» Task directions:
Write out each line of the entries below that holds the word "thumb".
[Data to process Boundary: Start]
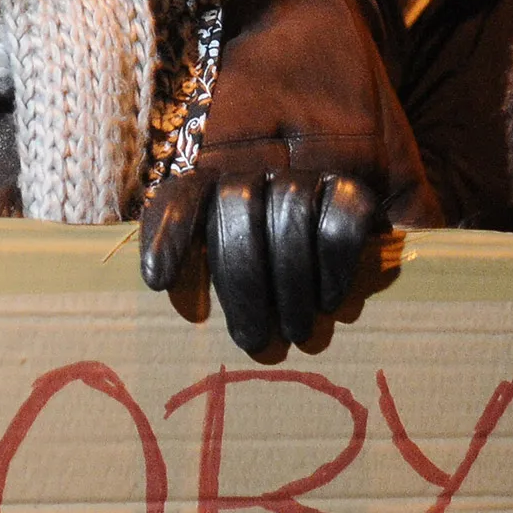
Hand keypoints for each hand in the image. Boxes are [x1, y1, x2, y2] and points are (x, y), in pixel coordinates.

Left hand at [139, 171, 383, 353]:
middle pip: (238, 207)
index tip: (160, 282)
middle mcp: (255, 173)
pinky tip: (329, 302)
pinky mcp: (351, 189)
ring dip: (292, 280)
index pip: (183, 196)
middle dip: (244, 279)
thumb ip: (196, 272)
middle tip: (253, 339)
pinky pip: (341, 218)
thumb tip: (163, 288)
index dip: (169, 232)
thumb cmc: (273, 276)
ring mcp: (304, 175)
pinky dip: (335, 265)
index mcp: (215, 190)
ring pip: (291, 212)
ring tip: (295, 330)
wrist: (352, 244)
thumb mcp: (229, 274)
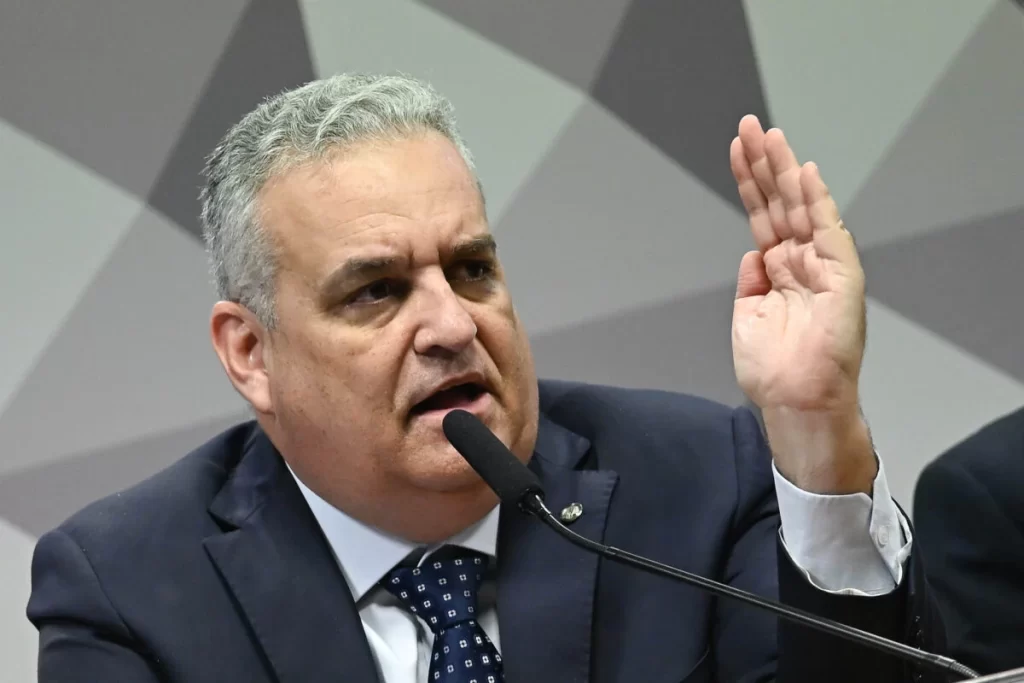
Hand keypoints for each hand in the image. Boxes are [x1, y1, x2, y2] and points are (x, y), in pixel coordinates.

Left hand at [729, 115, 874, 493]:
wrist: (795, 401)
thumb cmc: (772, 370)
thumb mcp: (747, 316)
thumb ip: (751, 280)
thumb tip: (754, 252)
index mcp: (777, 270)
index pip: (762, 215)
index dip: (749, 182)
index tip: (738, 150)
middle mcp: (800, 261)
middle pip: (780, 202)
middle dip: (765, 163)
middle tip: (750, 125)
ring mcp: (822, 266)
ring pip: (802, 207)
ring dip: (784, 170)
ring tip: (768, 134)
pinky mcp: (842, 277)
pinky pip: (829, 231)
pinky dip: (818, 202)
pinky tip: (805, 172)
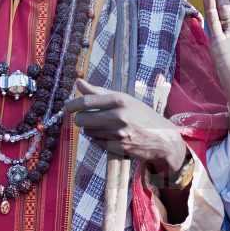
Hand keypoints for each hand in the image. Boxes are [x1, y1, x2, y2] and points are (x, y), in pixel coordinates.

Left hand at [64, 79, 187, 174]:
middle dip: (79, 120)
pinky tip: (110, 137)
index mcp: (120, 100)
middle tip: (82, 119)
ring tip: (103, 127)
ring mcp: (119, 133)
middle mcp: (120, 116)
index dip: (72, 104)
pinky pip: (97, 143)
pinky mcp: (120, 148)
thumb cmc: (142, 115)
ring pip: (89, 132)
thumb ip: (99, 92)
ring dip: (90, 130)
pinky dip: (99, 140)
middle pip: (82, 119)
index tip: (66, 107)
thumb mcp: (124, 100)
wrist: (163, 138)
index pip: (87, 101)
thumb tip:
[Data to process Boundary: End]
» Answer box:
thumb ip: (196, 272)
thumb tip: (163, 288)
thumb cmc: (273, 276)
thumb mcp: (229, 274)
thumb cmc: (772, 370)
thumb mcp: (747, 316)
thumb ip: (751, 280)
thumb tip: (754, 252)
thumb cmc: (142, 115)
thumb ip: (99, 92)
thumb mcp: (124, 100)
thumb tip:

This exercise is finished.